A judicialização da saúde no Brasil.

Enviada em 12/07/2020

A Constituição Federal garante a todos o direito à saúde. Portanto, o Sistema Único de Saúde vem demonstrando ineficiência para prestar suporte aos pacientes, fato que contribui para a “Judicialização da Saúde”, ou seja, necessidade de recorrer à Justiça para reivindicar um atendimento médico. Logo, tal situação não apenas ameaça a legitimidade do Poder Judiciário, ao interferir nas políticas públicas de saúde, como também se agrava no número de prescrições médicas que excede a lista dos itens disponíveis na Relação Nacional de Medicamentos Essenciais.

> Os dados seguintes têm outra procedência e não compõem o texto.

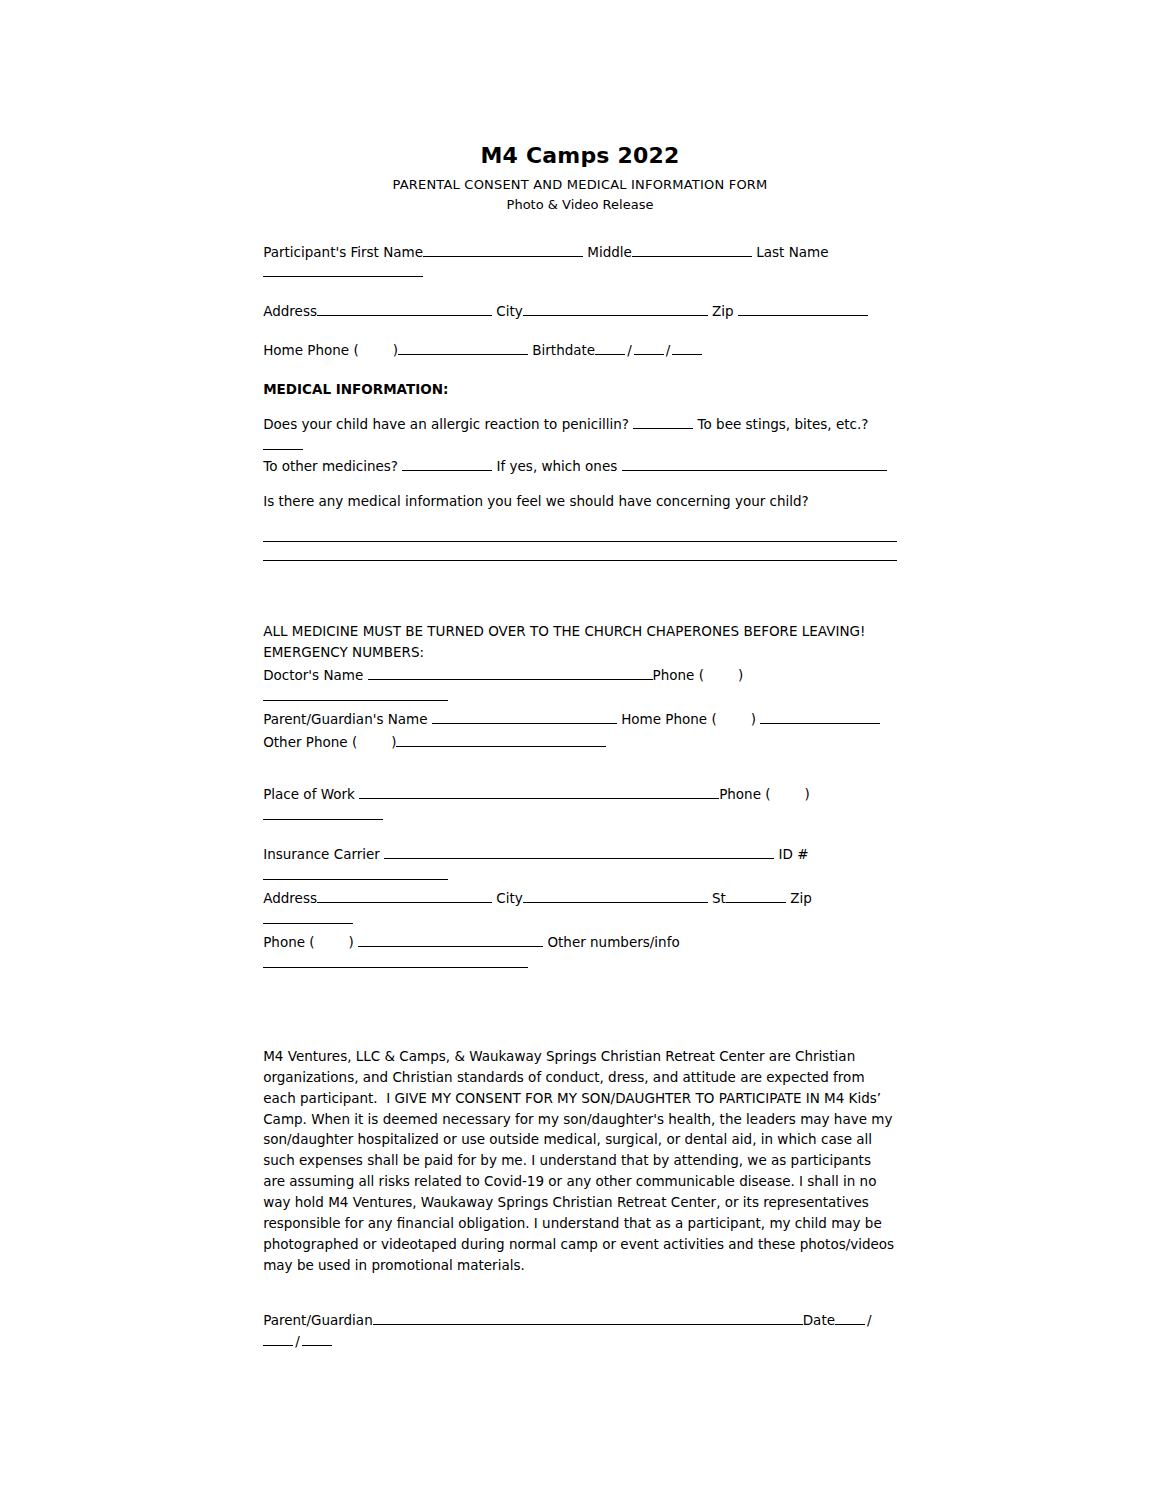M4 Camps 2022
PARENTAL CONSENT AND MEDICAL INFORMATION FORM
Photo & Video Release
Participant's First Name Middle Last Name
Address City Zip
Home Phone ( ) Birthdate / /
MEDICAL INFORMATION:
Does your child have an allergic reaction to penicillin? To bee stings, bites, etc.?
To other medicines? If yes, which ones
Is there any medical information you feel we should have concerning your child?
ALL MEDICINE MUST BE TURNED OVER TO THE CHURCH CHAPERONES BEFORE LEAVING!
EMERGENCY NUMBERS:
Doctor's Name Phone ( )
Parent/Guardian's Name Home Phone ( )
Other Phone ( )
Place of Work Phone ( )
Insurance Carrier ID #
Address City St Zip
Phone ( ) Other numbers/info
M4 Ventures, LLC & Camps, & Waukaway Springs Christian Retreat Center are Christian organizations, and Christian standards of conduct, dress, and attitude are expected from each participant. I GIVE MY CONSENT FOR MY SON/DAUGHTER TO PARTICIPATE IN M4 Kids’ Camp. When it is deemed necessary for my son/daughter's health, the leaders may have my son/daughter hospitalized or use outside medical, surgical, or dental aid, in which case all such expenses shall be paid for by me. I understand that by attending, we as participants are assuming all risks related to Covid-19 or any other communicable disease. I shall in no way hold M4 Ventures, Waukaway Springs Christian Retreat Center, or its representatives responsible for any financial obligation. I understand that as a participant, my child may be photographed or videotaped during normal camp or event activities and these photos/videos may be used in promotional materials.
Parent/Guardian Date / /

Evidente, que a superlotação e a inevitável morosidade do SUS resulta em inúmeras ações judiciais. No entanto, é evidente que ao mesmo tempo que o juiz determina atendimento à um indivíduo, está preterindo a outro que tem o mesmo direito do primeiro que tomou sua vez. Sabe-se que juízes de Direito não interferem com precisão nos protocolos do SUS, visto que não são profissionais indicados para avaliar demandas emergenciais ou preferenciais.

Entretanto, o fato de que parte dos profissionais da saúde, em oposto ao bom senso e boa administração, prescrevem medicamentos que extrapolam a lista de itens disponíveis nas prateleiras públicas, o que, também, justifica a judicialização. O Brasil, segundo o Índice Brasileiro de Geografia e Pesquisa, destina 8% do PIB à Saúde, quantidade suficiente para assegurar o atendimento público de qualidade à população. Portanto é fato que a dificuldade enfrentada não se deve à falta de recursos, mas sim a má gestão dos recursos públicos.

Posto isso, para minimizar a judicialização da saúde, é preciso que se instaure um diálogo para busca a maior dinâmica entre todos os atores sociais do entrave: Poder Público, médicos e pacientes. Ao Poder Público cabe não só apenas a ampliação do corpo clínico e dos postos de atendimento, como também a fiscalização dos investimentos de recursos públicos. Aos médicos competem a subordinação às prescrições de medicamentos segundo o  RENAME.